HOW TO COMPLETE THIS TASK >>
Retrieve each line that contains the word "altera" from the entries below.

[Stored dataset items]
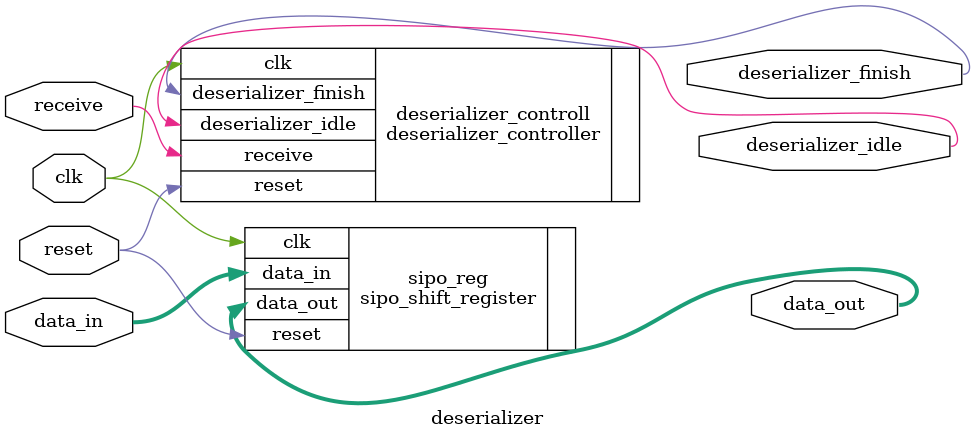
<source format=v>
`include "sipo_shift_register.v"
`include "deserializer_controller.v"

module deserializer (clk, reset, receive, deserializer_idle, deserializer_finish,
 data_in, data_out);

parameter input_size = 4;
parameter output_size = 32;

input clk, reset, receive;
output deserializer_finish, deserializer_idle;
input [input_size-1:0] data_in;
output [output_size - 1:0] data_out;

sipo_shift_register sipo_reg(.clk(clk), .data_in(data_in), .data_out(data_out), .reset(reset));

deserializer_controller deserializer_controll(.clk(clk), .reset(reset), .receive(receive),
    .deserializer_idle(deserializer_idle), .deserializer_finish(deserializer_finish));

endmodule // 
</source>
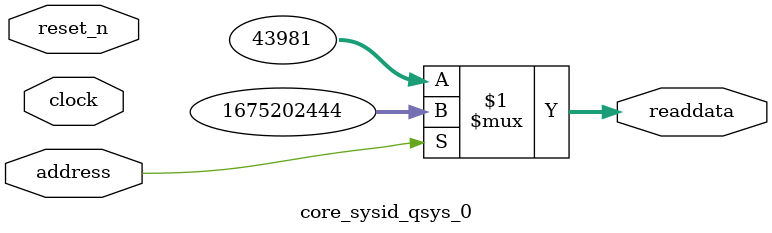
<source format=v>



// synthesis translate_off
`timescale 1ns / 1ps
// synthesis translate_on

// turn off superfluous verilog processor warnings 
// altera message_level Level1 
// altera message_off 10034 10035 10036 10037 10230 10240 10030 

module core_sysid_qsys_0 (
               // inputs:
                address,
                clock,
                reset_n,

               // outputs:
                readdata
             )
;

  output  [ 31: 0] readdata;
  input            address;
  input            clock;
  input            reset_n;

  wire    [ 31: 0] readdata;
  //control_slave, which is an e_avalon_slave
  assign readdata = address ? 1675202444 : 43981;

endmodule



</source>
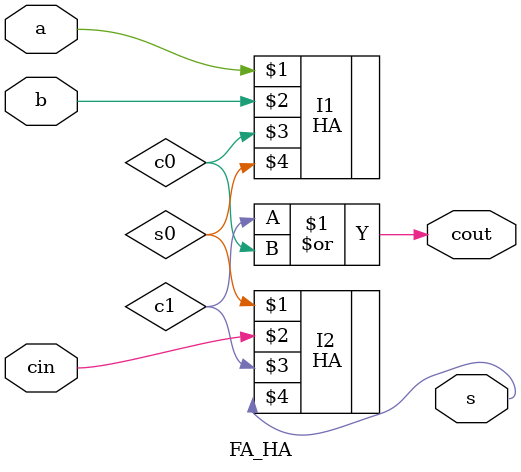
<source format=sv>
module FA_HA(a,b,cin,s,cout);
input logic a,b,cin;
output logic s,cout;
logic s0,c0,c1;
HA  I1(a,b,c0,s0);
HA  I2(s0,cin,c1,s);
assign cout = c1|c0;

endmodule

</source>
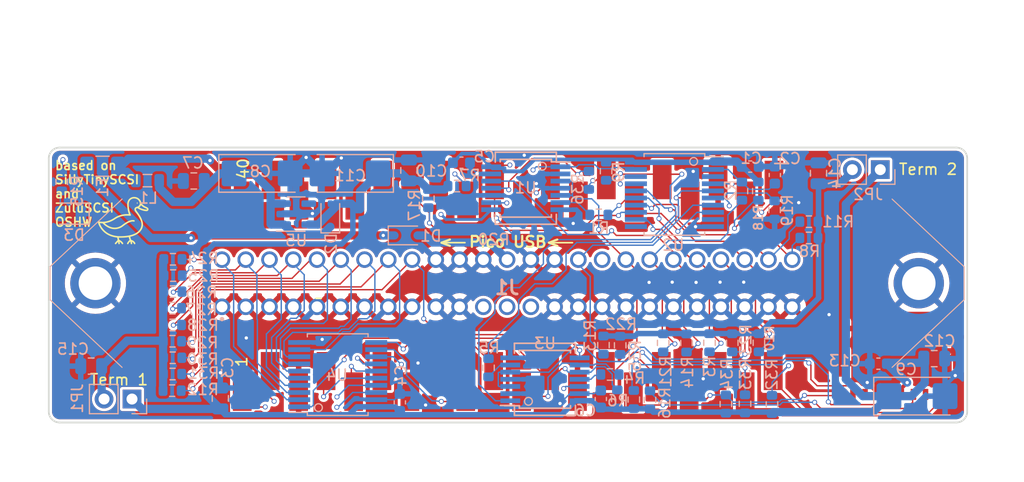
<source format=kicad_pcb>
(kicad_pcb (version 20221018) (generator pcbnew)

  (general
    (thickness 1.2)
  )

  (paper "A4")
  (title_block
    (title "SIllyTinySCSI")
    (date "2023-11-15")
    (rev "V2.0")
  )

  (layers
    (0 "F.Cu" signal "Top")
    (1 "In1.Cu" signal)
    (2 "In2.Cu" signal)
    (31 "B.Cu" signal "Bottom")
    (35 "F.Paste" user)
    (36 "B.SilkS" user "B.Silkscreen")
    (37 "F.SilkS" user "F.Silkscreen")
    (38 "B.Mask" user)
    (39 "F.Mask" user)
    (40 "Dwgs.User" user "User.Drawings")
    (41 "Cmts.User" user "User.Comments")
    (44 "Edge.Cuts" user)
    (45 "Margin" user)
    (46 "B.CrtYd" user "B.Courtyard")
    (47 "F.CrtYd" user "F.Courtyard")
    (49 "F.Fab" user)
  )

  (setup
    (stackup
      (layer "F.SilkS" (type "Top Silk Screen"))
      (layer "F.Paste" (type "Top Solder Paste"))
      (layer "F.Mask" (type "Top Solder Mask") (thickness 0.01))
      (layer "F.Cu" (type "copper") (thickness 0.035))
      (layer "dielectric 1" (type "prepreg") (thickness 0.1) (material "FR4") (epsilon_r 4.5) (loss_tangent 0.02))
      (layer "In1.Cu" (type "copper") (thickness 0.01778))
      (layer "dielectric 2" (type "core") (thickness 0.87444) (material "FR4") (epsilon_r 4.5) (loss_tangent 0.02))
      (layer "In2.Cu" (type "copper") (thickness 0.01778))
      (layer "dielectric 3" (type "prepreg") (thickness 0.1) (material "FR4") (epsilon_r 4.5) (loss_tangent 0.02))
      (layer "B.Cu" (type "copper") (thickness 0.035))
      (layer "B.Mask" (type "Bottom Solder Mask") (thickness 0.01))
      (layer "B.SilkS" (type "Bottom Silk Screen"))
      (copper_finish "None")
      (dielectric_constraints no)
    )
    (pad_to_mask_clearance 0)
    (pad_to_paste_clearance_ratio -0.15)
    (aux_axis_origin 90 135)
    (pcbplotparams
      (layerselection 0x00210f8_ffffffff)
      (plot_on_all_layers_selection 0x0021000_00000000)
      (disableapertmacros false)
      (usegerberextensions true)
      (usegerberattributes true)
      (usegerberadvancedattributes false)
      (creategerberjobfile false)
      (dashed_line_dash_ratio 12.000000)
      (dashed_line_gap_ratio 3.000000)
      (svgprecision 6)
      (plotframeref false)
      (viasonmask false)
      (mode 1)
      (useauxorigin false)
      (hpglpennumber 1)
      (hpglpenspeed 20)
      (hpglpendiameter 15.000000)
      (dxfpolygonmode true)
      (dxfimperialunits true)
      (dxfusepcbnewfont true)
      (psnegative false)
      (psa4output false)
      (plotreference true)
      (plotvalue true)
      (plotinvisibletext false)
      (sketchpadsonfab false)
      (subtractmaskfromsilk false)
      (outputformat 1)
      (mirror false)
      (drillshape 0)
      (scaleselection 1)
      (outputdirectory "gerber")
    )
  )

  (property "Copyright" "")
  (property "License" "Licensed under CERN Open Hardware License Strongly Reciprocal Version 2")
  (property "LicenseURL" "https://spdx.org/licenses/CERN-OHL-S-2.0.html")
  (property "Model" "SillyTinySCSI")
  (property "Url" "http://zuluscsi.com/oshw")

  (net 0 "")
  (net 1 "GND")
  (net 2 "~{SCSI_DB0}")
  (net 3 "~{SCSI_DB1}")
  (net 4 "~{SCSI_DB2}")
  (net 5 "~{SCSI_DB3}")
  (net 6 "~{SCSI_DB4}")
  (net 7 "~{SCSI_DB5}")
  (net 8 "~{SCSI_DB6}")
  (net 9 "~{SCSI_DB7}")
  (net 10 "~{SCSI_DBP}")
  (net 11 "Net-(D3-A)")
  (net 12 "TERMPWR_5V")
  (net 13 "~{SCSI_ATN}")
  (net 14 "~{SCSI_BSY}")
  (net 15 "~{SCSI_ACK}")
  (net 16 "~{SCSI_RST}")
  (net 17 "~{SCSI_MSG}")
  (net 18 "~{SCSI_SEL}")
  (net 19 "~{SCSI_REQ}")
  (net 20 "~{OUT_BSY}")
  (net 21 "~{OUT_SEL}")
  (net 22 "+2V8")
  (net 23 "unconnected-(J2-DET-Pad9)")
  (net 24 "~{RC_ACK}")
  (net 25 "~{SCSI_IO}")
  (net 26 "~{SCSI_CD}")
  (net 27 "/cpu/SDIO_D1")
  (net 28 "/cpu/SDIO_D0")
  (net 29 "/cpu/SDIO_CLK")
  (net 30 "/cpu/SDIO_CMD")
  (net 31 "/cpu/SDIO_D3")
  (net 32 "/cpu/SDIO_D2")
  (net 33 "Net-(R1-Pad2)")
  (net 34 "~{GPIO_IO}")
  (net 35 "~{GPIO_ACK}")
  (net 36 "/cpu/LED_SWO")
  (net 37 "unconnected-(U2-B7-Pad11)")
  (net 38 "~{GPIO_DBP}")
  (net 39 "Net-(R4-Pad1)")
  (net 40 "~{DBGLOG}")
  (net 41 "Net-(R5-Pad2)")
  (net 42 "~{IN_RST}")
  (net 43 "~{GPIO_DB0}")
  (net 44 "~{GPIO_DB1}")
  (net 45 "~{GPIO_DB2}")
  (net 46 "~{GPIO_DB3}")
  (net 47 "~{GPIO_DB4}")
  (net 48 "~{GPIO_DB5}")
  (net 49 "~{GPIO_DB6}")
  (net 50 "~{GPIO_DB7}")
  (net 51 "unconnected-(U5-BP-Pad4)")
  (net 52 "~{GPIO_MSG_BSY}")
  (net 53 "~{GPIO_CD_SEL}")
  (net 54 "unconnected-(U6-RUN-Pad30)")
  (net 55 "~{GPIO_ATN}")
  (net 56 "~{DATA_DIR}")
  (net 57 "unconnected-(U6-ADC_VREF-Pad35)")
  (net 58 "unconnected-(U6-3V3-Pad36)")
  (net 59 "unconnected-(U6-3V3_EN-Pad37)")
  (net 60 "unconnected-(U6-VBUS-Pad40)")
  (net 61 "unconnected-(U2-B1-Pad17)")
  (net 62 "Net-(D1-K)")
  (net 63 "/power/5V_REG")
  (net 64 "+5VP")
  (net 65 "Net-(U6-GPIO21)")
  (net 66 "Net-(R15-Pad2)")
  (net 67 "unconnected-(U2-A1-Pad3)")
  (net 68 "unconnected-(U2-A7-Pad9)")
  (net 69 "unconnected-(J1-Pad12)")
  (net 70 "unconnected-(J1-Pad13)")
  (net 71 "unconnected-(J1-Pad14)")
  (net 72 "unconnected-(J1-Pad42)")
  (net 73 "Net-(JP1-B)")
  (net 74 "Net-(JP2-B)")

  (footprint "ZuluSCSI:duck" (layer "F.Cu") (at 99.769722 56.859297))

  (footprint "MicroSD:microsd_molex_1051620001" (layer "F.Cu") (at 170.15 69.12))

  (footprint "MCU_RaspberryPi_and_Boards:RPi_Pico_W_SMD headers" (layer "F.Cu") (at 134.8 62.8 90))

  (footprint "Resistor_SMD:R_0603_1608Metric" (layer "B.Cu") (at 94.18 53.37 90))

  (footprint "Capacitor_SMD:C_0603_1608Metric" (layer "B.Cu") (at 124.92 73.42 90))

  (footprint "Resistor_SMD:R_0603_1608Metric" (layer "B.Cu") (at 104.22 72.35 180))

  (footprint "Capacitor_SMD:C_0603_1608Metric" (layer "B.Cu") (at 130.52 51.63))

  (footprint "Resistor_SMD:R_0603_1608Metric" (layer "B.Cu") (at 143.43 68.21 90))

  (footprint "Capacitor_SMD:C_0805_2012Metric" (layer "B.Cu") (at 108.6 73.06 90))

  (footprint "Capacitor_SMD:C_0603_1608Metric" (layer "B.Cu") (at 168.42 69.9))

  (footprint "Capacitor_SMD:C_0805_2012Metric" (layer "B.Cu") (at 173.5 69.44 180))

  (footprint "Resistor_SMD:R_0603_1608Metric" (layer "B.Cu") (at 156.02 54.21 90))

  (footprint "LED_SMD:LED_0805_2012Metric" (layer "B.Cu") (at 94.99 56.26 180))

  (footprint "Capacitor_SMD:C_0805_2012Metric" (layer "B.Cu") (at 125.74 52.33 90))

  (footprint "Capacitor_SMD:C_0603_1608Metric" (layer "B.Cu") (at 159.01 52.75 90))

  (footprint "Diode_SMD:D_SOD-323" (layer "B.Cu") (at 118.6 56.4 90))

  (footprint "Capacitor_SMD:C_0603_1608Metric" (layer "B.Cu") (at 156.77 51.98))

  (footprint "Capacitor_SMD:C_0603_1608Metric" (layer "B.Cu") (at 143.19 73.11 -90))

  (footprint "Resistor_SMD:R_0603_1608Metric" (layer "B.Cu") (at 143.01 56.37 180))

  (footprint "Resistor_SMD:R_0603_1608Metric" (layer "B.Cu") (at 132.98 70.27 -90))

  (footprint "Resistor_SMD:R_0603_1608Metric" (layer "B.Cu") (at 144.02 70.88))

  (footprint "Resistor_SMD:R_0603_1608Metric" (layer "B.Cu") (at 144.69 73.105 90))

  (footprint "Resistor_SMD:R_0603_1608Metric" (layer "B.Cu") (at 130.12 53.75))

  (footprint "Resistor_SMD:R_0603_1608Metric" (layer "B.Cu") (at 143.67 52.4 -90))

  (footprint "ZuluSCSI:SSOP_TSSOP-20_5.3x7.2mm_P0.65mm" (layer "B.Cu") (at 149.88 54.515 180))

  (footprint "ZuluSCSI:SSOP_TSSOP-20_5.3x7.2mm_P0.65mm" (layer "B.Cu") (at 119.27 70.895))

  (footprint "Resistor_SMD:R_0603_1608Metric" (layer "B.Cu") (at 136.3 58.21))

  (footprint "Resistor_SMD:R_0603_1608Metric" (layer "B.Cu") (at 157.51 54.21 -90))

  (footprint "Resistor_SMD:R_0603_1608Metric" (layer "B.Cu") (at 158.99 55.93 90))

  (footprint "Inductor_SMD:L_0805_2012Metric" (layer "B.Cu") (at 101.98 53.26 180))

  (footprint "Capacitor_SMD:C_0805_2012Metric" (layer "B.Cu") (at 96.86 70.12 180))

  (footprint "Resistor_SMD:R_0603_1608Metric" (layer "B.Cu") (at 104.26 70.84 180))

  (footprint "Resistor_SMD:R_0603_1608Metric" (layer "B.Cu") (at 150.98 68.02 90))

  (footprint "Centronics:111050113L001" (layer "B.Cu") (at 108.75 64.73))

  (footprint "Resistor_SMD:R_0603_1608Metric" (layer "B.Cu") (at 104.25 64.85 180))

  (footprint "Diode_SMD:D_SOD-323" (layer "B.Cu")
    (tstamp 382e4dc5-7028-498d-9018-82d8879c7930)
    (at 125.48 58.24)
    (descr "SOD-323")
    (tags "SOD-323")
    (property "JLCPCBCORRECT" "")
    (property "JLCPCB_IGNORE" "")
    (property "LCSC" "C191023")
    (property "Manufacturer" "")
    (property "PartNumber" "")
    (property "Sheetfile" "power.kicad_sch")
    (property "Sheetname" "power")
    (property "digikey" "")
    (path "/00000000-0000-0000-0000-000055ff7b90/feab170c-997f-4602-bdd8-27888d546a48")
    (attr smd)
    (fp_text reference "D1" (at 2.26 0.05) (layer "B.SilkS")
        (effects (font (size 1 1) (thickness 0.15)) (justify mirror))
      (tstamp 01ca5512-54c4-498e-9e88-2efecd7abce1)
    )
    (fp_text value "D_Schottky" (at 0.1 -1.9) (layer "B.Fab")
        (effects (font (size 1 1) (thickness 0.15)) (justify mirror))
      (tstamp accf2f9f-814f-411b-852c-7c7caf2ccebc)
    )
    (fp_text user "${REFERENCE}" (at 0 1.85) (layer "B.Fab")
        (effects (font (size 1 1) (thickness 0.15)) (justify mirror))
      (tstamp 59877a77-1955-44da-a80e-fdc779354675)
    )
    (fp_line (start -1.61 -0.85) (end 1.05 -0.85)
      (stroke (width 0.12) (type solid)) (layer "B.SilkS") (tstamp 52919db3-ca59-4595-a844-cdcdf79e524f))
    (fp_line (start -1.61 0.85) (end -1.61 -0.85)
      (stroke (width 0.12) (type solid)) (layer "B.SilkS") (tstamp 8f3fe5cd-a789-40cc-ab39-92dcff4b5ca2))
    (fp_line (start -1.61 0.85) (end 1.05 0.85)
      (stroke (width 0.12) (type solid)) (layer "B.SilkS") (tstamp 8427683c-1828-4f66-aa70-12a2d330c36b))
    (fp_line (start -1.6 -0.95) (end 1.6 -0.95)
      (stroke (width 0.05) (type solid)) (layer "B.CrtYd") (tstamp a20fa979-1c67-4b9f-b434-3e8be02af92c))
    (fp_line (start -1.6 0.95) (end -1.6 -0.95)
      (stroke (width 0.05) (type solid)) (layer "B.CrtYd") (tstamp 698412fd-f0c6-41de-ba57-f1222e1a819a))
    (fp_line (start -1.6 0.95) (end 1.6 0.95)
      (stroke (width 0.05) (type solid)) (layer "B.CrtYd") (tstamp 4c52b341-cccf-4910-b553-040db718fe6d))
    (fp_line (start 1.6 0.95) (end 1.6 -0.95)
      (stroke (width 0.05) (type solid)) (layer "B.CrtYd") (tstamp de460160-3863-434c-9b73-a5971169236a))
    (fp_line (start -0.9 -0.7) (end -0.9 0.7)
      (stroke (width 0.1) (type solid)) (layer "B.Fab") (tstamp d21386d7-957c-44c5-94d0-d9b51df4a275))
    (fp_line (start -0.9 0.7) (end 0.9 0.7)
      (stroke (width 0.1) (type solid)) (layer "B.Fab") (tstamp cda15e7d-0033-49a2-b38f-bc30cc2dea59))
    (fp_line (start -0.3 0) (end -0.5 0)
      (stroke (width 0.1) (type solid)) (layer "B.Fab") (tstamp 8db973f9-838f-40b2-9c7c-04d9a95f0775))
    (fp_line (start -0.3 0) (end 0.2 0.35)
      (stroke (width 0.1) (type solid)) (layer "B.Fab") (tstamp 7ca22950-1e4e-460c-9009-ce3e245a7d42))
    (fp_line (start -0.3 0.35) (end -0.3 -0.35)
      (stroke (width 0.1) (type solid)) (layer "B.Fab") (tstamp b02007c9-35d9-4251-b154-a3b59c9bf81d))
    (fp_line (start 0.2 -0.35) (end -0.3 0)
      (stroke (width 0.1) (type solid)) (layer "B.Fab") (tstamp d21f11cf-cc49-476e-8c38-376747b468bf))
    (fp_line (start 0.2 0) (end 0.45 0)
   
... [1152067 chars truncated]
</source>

EXERCISE ANSWER >>
// altera message_level Level1 
// altera message_off 10034 10035 10036 10037 10230 10240 10030 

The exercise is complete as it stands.